[TEXTE PRÉSENTÉ]
Concours de chant improvisé à la Maison des Basques de Paris

Affiche de la finale du concours de Bertsulari de Paris en 1958
Affiche de la finale du concours de Bertsulari de Paris en 1958

Introduction

Après une importante mission de collecte au Pays Basque en 1947, Claudie Marcel-Dubois et Maguy Pichonnet-Andral avaient effectué en 1953 un court séjour à Biarritz à l'occasion du festival mondial de danses et chants folkloriques qui s'y déroulait, s'entretenant notamment à cette occasion avec le txülülari (joueur de flûte) Ximun  (Simon) Patalagoïty.
Cinq ans plus tard, elles retrouvent à Paris, à la Maison des Basques, lors de la finale d'un concours de"bertsu", le chant basque improvisé, deux chanteurs qu'elles avaient enregistrés en 1947, le souletin Etxahun (qui se produit hors compétition) et Mattin; elles découvrent également d'autres bertsulari dont Basarri, Uztapide et Xalbador. Le lendemain de cette épreuve, soit le 19 mai 1958, elles reçoivent au MNATP trois des concurrents de la veille ainsi que Teodoro Hernandorena, l'organisateur et le présentateur de la compétition.

Le contexte

Le déclenchement de ce qui s'apparente presque plus à un reportage qu'à une enquête semble avoir été un appel téléphonique de Teodoro Hernandorena à Marcel-Dubois, effectué le 13 mai 1958 pour inviter l'ethnomusicologue, dont il avait fait connaissance lors du terrain de 1947, à assister cinq jours plus tard à la finale du concours de bertsulari qui doit se tenir à la Maison des Basques, située à Passy, dans une rue discrète du 16e arrondissement. C'est du moins ce que suggère une lettre figurant dans les données textuelles (FRAN_0011_08551). La décision d'assurer la captation de cette épreuve de chant improvisé a donc été prise elle aussi à l'improviste et elle témoigne de la réactivité des deux chercheuses. Il est vrai que la manifestation est dédiée à la mémoire de l’abbé Jules Martin Moulier "Oxobi", décédé quelques mois auparavant, sans avoir vu paraître le disque où il disait quatre des fables de La Fontaine dans sa traduction en basque (un extrait est accessible à l'adresse https://catalogue.bnf.fr/ark:/12148/cb378615237) : dans son presbytère d'Arcangues, Oxobi avait été leur hôte lors de leur première mission au Pays Basque, en 1947, et elles ont sûrement souhaité participer à cet hommage posthume. Mais, professionnelle jusqu'au bout, par crainte que les prises de son sur le vif se révèlent par trop défectueuses, les conditions matérielles dans lesquelles elle et son assistante avaient dû opérer n'ayant pas permis de réfléchir au meilleur placement des micros, Marcel-Dubois convie spontanément T. Hernandorena ainsi que les bertsulari Xalbador, Mattin et Uztapide à une session complémentaire d'enregistrement, dans le studio dont elle dispose au palais de Chaillot : elle les  y accueille le lendemain du concours, le 19 mai 1958.

[DONNÉES FOURNIES]

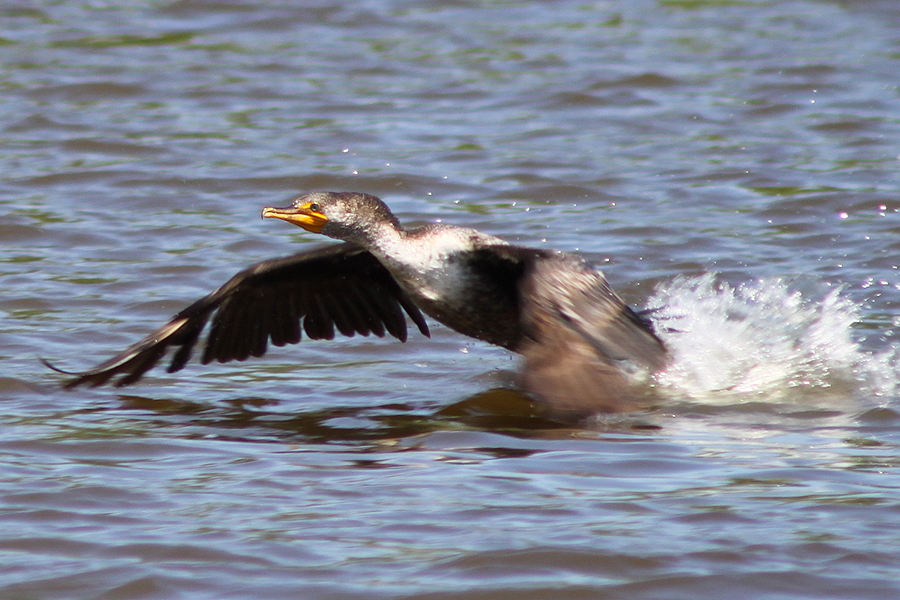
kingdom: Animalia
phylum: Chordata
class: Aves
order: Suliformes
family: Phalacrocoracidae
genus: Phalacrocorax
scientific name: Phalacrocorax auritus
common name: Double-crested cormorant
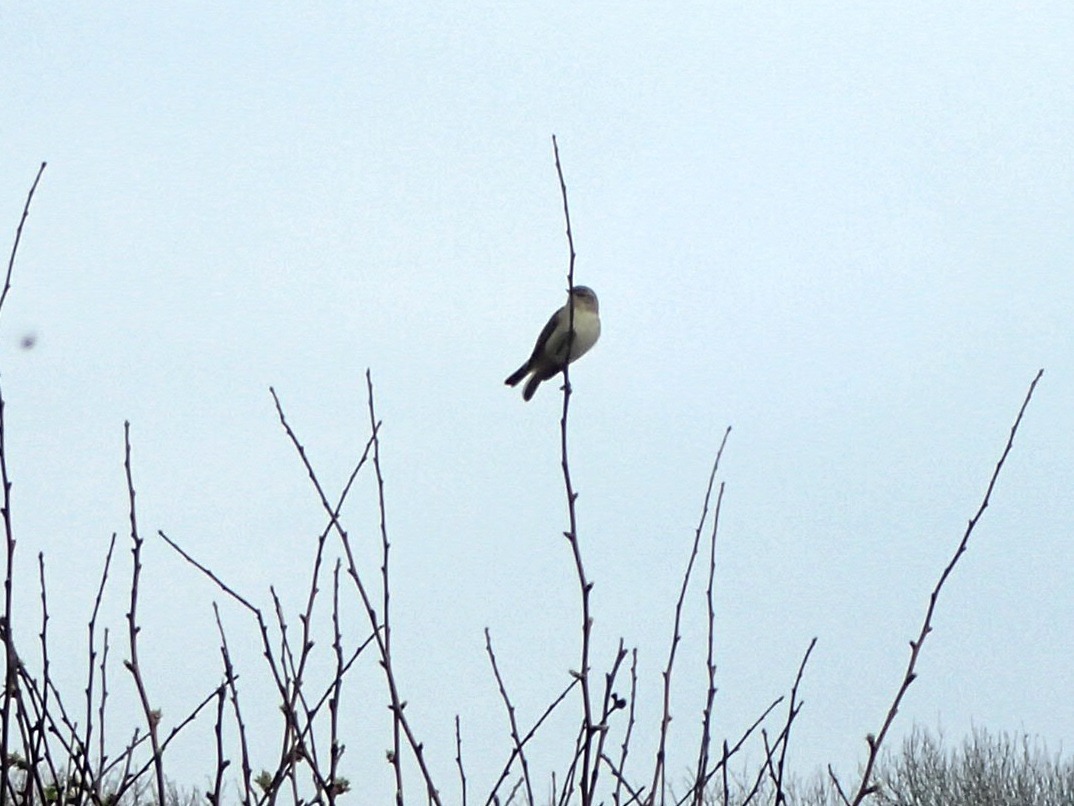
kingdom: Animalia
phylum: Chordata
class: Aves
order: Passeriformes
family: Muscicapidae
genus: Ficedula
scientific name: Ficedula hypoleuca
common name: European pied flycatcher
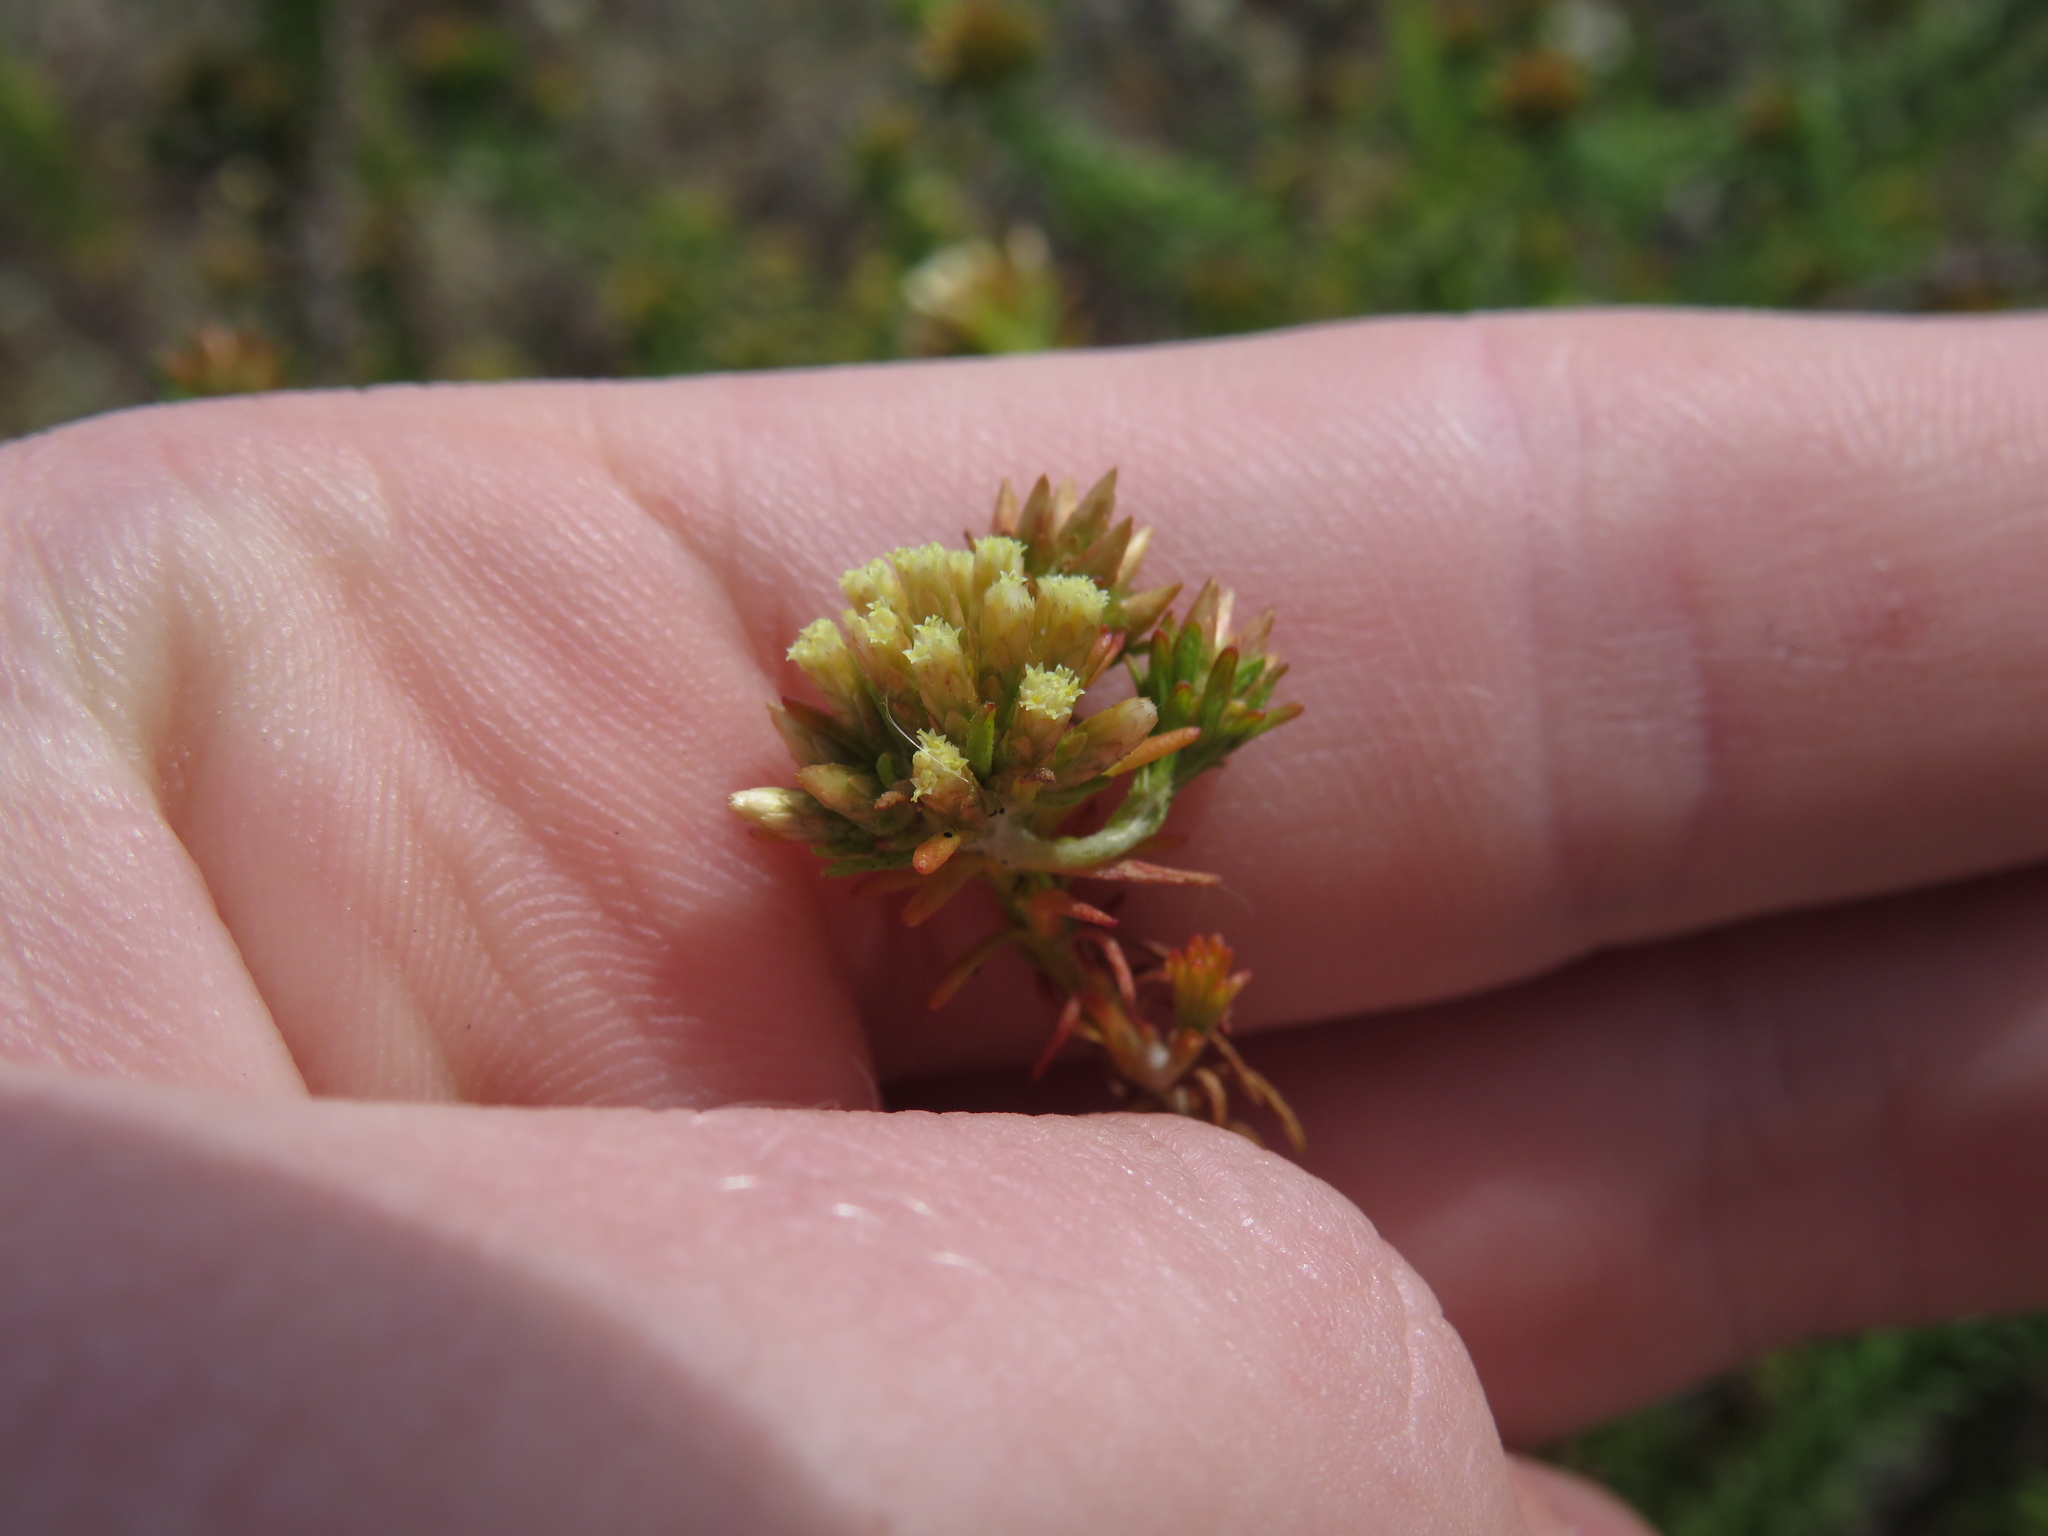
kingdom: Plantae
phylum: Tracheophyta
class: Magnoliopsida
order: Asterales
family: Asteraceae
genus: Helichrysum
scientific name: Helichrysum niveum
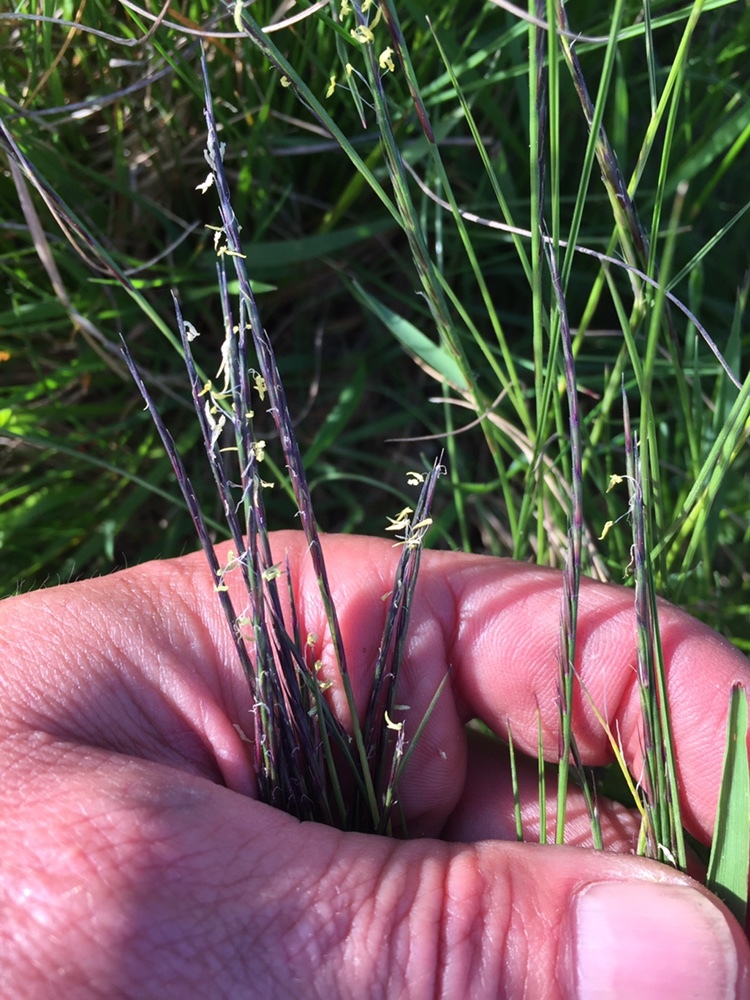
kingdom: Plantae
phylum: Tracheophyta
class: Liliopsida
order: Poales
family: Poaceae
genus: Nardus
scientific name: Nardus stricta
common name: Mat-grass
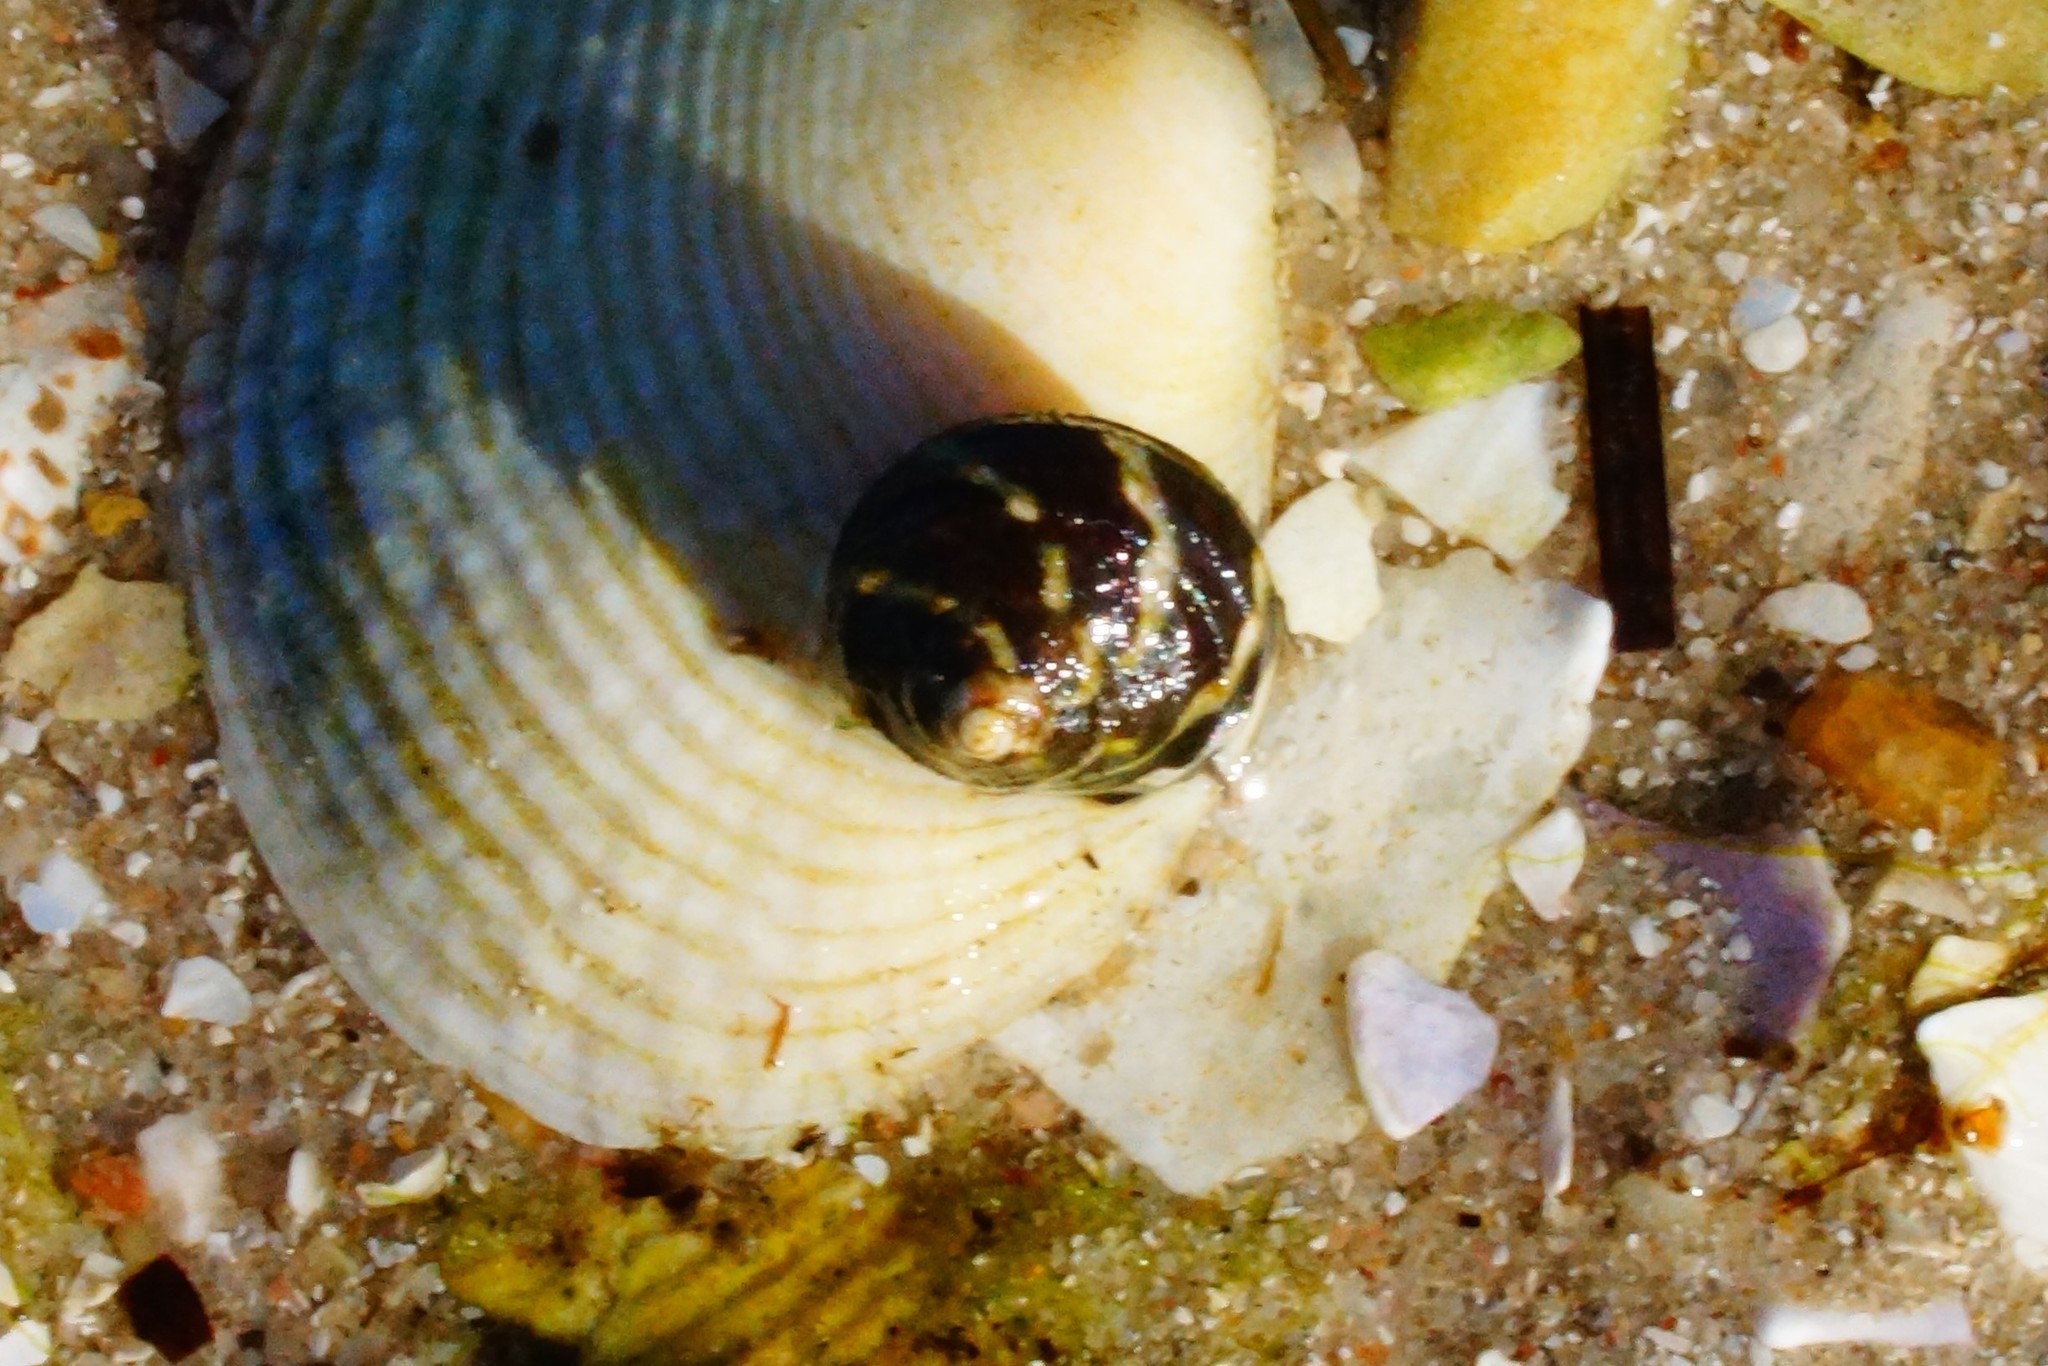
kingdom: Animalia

[LISTE DES TÂCHES]
1. Reproduisez à l'identique le passage du texte sur le concours de chant improvisé, depuis "Après une importante" jusqu'à "de la compétition.".
2. Répondez aux questions suivantes d'après le texte sur le concours de chant improvisé :
(a) En quelle année Claudie Marcel-Dubois et Maguy Pichonnet-Andral ont-elles fait un court séjour à Biarritz ?
(b) À quelle date Teodoro Hernandorena a-t-il téléphoné à Marcel-Dubois ?
(c) Dans quel arrondissement se trouve la Maison des Basques ?

[RÉSULTATS PAR TÂCHE]
1.
Après une importante mission de collecte au Pays Basque en 1947, Claudie Marcel-Dubois et Maguy Pichonnet-Andral avaient effectué en 1953 un court séjour à Biarritz à l'occasion du festival mondial de danses et chants folkloriques qui s'y déroulait, s'entretenant notamment à cette occasion avec le txülülari (joueur de flûte) Ximun  (Simon) Patalagoïty.
Cinq ans plus tard, elles retrouvent à Paris, à la Maison des Basques, lors de la finale d'un concours de"bertsu", le chant basque improvisé, deux chanteurs qu'elles avaient enregistrés en 1947, le souletin Etxahun (qui se produit hors compétition) et Mattin; elles découvrent également d'autres bertsulari dont Basarri, Uztapide et Xalbador. Le lendemain de cette épreuve, soit le 19 mai 1958, elles reçoivent au MNATP trois des concurrents de la veille ainsi que Teodoro Hernandorena, l'organisateur et le présentateur de la compétition.

2.
(a) En 1953.
(b) Le 13 mai 1958.
(c) Dans le 16e arrondissement.